- **Set problem**
Copy the rows below word for word, from the first line through the line that holds "state / province: Georgia", inclusive.

──────────────────────────────

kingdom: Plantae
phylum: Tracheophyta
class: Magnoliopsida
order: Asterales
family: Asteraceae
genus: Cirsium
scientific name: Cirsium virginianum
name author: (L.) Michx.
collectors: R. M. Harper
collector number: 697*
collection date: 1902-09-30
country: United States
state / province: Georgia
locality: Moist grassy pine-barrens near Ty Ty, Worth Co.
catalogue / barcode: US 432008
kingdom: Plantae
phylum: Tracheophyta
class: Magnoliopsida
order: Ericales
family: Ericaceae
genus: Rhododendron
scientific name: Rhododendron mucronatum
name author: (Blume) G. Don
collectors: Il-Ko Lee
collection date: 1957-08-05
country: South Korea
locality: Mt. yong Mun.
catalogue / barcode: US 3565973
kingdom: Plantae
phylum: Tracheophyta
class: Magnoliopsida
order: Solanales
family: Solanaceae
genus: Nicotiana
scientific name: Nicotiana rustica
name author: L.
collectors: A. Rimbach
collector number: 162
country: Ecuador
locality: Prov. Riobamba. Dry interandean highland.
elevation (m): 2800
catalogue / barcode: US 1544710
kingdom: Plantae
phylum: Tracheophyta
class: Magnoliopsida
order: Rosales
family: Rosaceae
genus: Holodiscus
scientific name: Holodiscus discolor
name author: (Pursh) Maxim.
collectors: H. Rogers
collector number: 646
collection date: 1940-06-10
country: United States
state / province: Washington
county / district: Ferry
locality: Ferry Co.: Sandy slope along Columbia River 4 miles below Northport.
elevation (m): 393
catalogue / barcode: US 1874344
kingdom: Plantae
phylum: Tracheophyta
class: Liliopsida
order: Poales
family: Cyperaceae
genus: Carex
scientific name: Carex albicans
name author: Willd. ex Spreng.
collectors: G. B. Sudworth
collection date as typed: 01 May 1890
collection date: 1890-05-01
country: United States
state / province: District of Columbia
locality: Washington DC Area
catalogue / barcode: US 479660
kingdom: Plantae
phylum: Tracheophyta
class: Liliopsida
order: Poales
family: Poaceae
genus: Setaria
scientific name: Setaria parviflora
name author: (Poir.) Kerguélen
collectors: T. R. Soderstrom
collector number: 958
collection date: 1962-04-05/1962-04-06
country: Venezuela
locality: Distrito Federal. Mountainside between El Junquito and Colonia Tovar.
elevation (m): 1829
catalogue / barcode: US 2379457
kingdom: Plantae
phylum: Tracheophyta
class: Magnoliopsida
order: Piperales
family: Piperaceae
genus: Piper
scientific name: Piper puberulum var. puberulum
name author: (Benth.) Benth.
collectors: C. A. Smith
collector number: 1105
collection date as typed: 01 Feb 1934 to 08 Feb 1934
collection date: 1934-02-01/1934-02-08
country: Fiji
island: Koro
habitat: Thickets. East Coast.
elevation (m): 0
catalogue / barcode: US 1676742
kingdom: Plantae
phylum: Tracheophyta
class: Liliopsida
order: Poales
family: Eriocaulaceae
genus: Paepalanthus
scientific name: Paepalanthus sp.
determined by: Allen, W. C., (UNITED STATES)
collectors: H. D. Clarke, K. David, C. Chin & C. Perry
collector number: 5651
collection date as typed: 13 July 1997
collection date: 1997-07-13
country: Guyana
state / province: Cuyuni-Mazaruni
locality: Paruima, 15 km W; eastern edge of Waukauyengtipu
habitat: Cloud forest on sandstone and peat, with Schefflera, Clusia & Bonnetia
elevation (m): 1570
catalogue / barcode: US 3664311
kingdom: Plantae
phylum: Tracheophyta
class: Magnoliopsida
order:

──────────────────────────────

- **Full response**
kingdom: Plantae
phylum: Tracheophyta
class: Magnoliopsida
order: Asterales
family: Asteraceae
genus: Cirsium
scientific name: Cirsium virginianum
name author: (L.) Michx.
collectors: R. M. Harper
collector number: 697*
collection date: 1902-09-30
country: United States
state / province: Georgia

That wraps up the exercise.